At first Travers is impossibly stubborn about the whole thing and disagrees with everything Disney wants to do with the film, including the casting of Dick Van Dyke in the key role of Bert. While Travers is wrestling with the movie moguls, she constantly has flashbacks to her youth in Australia, where she was born as Helen Lyndon Goff (nicknamed Ginty and portrayed with heartbreaking charm by Annie Rose Buckley) and where she must cope with her alcoholic father, whom she loves dearly. During these segments we learn how she first conceived of the Mary Poppins character.

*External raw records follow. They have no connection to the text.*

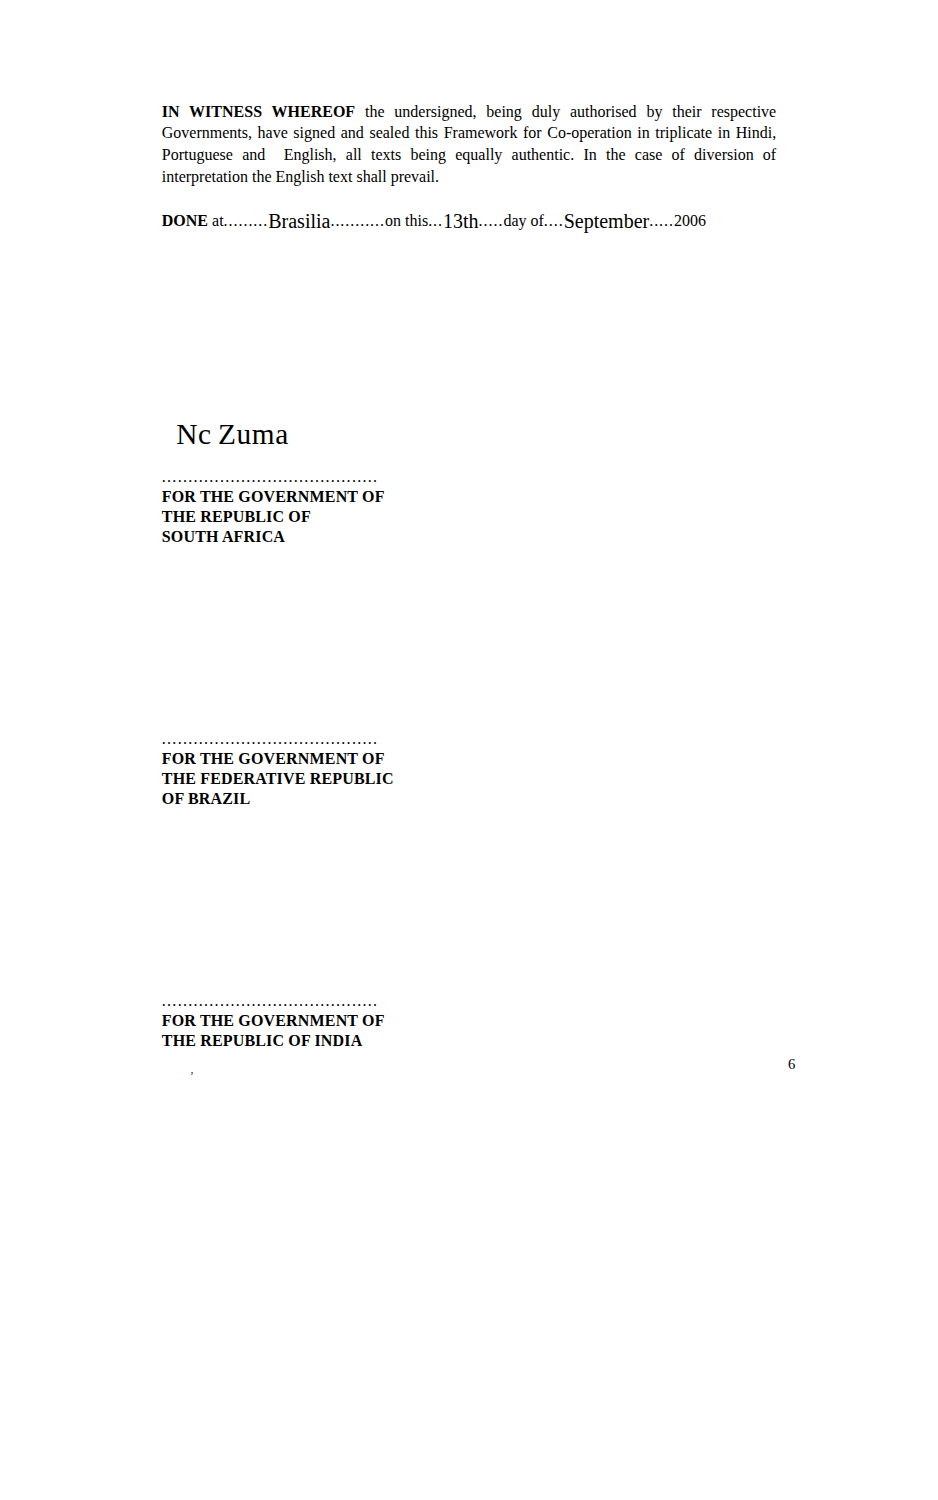IN WITNESS WHEREOF the undersigned, being duly authorised by their respective Governments, have signed and sealed this Framework for Co-operation in triplicate in Hindi, Portuguese and English, all texts being equally authentic. In the case of diversion of interpretation the English text shall prevail.
DONE at......... Brasilia........... on this... 13th..... day of.... September..... 2006
Nc Zuma
.........................................
FOR THE GOVERNMENT OF
THE REPUBLIC OF
SOUTH AFRICA
    
.........................................
FOR THE GOVERNMENT OF
THE FEDERATIVE REPUBLIC
OF BRAZIL
    
.........................................
FOR THE GOVERNMENT OF
THE REPUBLIC OF INDIA
,
6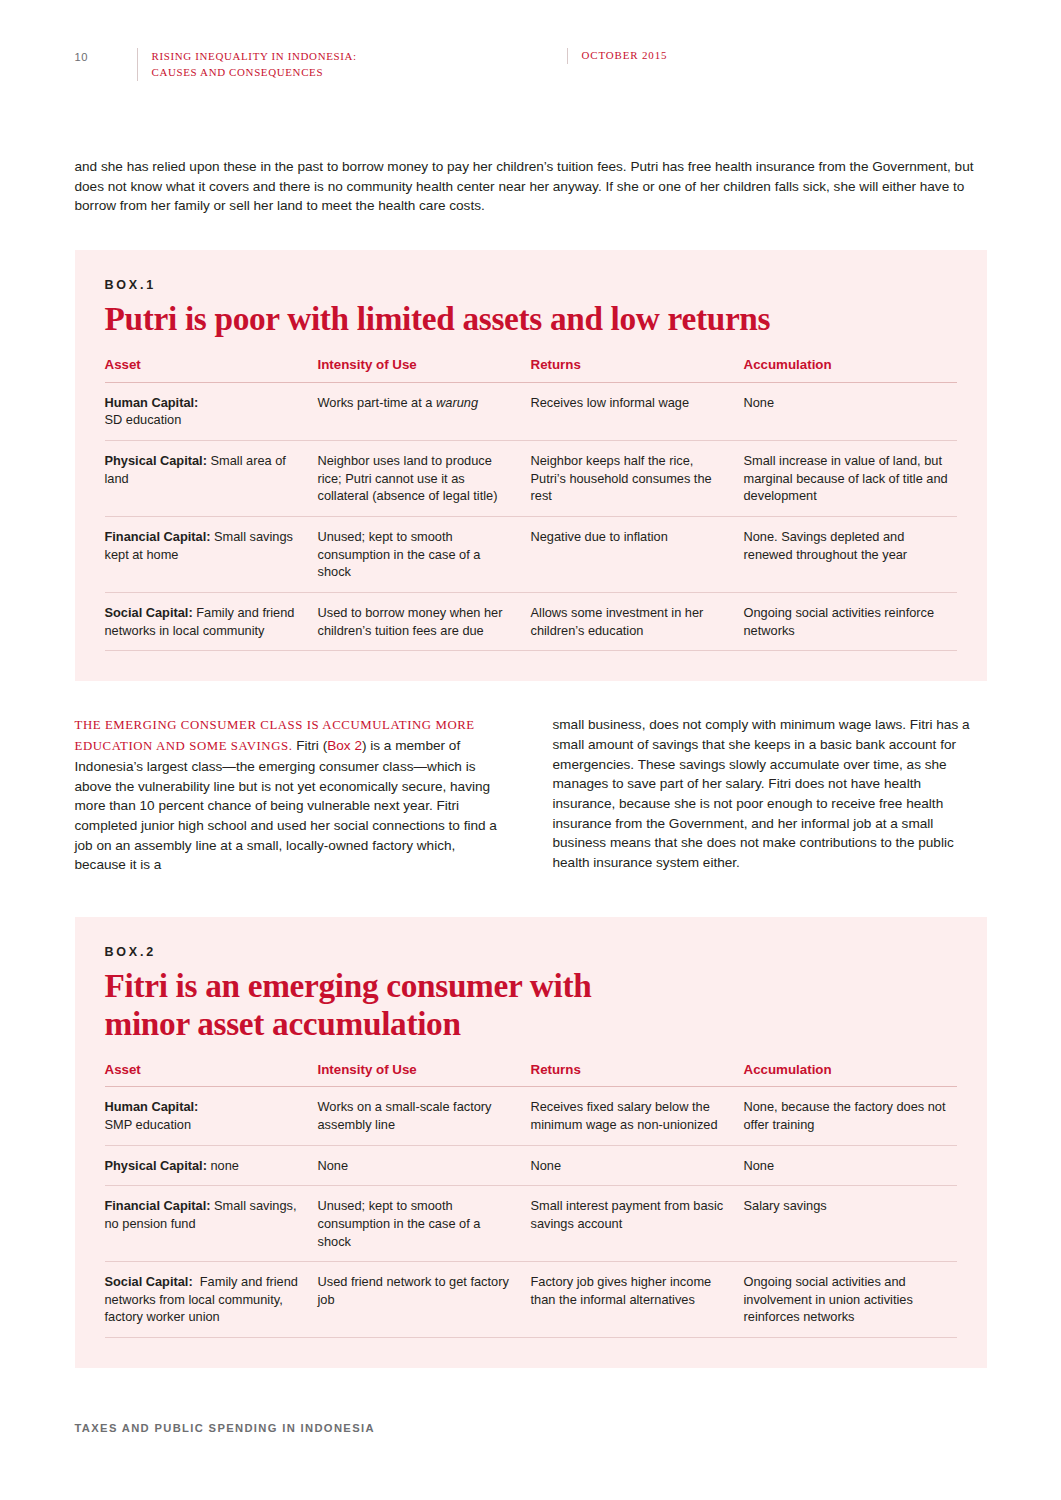10
Rising Inequality in Indonesia:
Causes and Consequences
October 2015
and she has relied upon these in the past to borrow money to pay her children’s tuition fees. Putri has free health insurance from the Government, but does not know what it covers and there is no community health center near her anyway. If she or one of her children falls sick, she will either have to borrow from her family or sell her land to meet the health care costs.
BOX.1
Putri is poor with limited assets and low returns
| Asset | Intensity of Use | Returns | Accumulation |
| --- | --- | --- | --- |
| Human Capital: SD education | Works part-time at a warung | Receives low informal wage | None |
| Physical Capital: Small area of land | Neighbor uses land to produce rice; Putri cannot use it as collateral (absence of legal title) | Neighbor keeps half the rice, Putri’s household consumes the rest | Small increase in value of land, but marginal because of lack of title and development |
| Financial Capital: Small savings kept at home | Unused; kept to smooth consumption in the case of a shock | Negative due to inflation | None. Savings depleted and renewed throughout the year |
| Social Capital: Family and friend networks in local community | Used to borrow money when her children’s tuition fees are due | Allows some investment in her children’s education | Ongoing social activities reinforce networks |
The emerging consumer class is accumulating more education and some savings. Fitri (Box 2) is a member of Indonesia’s largest class—the emerging consumer class—which is above the vulnerability line but is not yet economically secure, having more than 10 percent chance of being vulnerable next year. Fitri completed junior high school and used her social connections to find a job on an assembly line at a small, locally-owned factory which, because it is a
small business, does not comply with minimum wage laws. Fitri has a small amount of savings that she keeps in a basic bank account for emergencies. These savings slowly accumulate over time, as she manages to save part of her salary. Fitri does not have health insurance, because she is not poor enough to receive free health insurance from the Government, and her informal job at a small business means that she does not make contributions to the public health insurance system either.
BOX.2
Fitri is an emerging consumer with
minor asset accumulation
| Asset | Intensity of Use | Returns | Accumulation |
| --- | --- | --- | --- |
| Human Capital: SMP education | Works on a small-scale factory assembly line | Receives fixed salary below the minimum wage as non-unionized | None, because the factory does not offer training |
| Physical Capital: none | None | None | None |
| Financial Capital: Small savings, no pension fund | Unused; kept to smooth consumption in the case of a shock | Small interest payment from basic savings account | Salary savings |
| Social Capital: Family and friend networks from local community, factory worker union | Used friend network to get factory job | Factory job gives higher income than the informal alternatives | Ongoing social activities and involvement in union activities reinforces networks |
Taxes and Public Spending in Indonesia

Thompson, who already has earned Golden Globe and SAG nominations as best actress for her work in this film, proves once again why she is one of the best in the business. Travers is a very conflicted person torn between protecting her treasured fictional characters and entrusting a Hollywood giant to put them on a movie screen. Her performance is consistently brilliant, but one of the film’s many highlights occurs when screenwriter Don DaGradi (Bradley Whitford) and songwriters Robert (B.J. Novak) and Richard (Jason Schwartzman) Sherman attempt to sell her on the film’s final song “Let’s Go Fly A Kite.” Travers’ initial skepticism gradually gives way to complete acceptance, and you really have to see Thompson carry this off to appreciate it. Words cannot adequately describe it.

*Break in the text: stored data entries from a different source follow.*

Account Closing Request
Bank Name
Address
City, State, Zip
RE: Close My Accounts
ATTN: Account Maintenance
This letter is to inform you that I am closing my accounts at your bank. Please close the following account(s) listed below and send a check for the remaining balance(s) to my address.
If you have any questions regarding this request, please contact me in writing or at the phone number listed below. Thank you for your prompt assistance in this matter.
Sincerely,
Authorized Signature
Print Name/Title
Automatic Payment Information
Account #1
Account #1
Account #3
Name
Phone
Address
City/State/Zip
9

In a recent interview, Christina Radish of collider.com asked both Thompson and Hanks the following question: “In bringing these two people to life, what were the little breadcrumbs that you used to follow the trail to get the essence of who these people were, rather than doing imitations?”


“My search for P.I. Travers was very breadcrumb-y,” Thompson said. “She went everywhere, so she was like going into a maze.  Around some corners, you’d find this terrible monster.  And around other corners, you’d find a beaten child.  She was the most extraordinary combination of things.  I suppose that was the scary thing.  In films, we often get to play people who are emotionally, or at least morally, consistent, in some way, and she wasn’t consistent, in any way.  You would not know what you would get, from one moment to the next.”

And Hanks replied, “There was a bit of a vocal cadence and a rhythm that Mr. Disney had that took awhile to figure out.  A lot of the little anecdotes that we found, specifically from the likes of Richard Sherman, were already in the screenplay, like Walt’s cough.  Walt smoked three packs a day.  Richard Sherman said that you always knew when Walt was coming to visit your office ’cause you could hear him coughing from down by the elevator.  So, you’re able to put that stuff into it, and it just ends up being one of the delightful cards in the deck.”


Watching Hanks and Thompson in this delightfully entertaining and informative film is alone worth the price of admission. Word has it from those who knew Disney that Hanks’ portrayal of him is flawless down to the most minuscule mannerisms. But then who would have expected anything less? All the supporting players are wonderful as well, including Paul Giamatti, who plays Travers’ personal driver. And the scenes between Ginty and her dad will rip your heart out.

As one who loves the “Mary Poppins” movie, I thoroughly enjoyed “Saving Mr. Banks,” and I highly recommend it because it is consistently entertaining and beautifully acted. However, I was disappointed that Julie Andrews was never mentioned in the film, and we never find out how Travers reacted to her being chosen for the lead role. Nevertheless, “Saving Mr. Banks” earns a supercalifragilisticexpialidocious nine, and ever since seeing it, I’ve had the irresistible urge to go fly a kite!